How natural enemies affect plant population dynamics is an important basic and applied question. While we know that herbivory can affect individual plant performance and population growth, few good studies test how herbivory might contribute to plant population regulation. Addressing this question requires characterizing herbivore effects on density dependence and using mathematical models to understand how these effects influence long-term population dynamics. In this study we carried out a field experiment crossing five densities of a weedy native perennial plant (Solanum carolinense) with herbivore exclusion and inclusion treatments. We gathered demographic data on the plants in the experiment over four years (three yearly transitions) and used these data to parameterize a density dependent matrix model. Using this model we asked 1. Whether insect herbivores influenced which transitions were density dependent, 2. Which parts of the plant life-cycle are most influenced by herbivores and 3. Whether herbivores alter the predicted equilibrium population size.
Results/Conclusions
We found that the demographic transitions that were density dependent changed with the presence of herbivores, but also across years. In one of the three transitions we observed equivocal evidence for density dependence. In the other two transitions the presence of herbivores tended to strengthen density dependence of plant demographic transitions. Although in previous work we have found that herbivore damage decreases individual plant growth, we found that herbivores increased the predicted equilibrium plant population size (number of stems).

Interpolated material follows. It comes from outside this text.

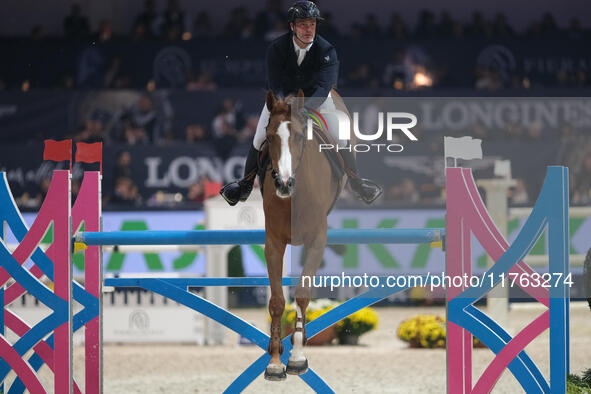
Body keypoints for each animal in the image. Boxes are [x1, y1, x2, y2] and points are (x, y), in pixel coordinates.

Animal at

This occurred because the distribution of stem sizes shifted toward a greater number of smaller stems in the presence of herbivores. While herbivores increased the predicted equilibrium number of stems, they thus decreased predicted equilibrium biomass. These results suggest that in our system herbivores do influence the structure of density dependence in the plant population. While characterizing density dependence is often logistically difficult, our study suggests that this information is important for both our basic understanding of plant ecology, and for predicting outcomes of management such as releasing biocontrol agents.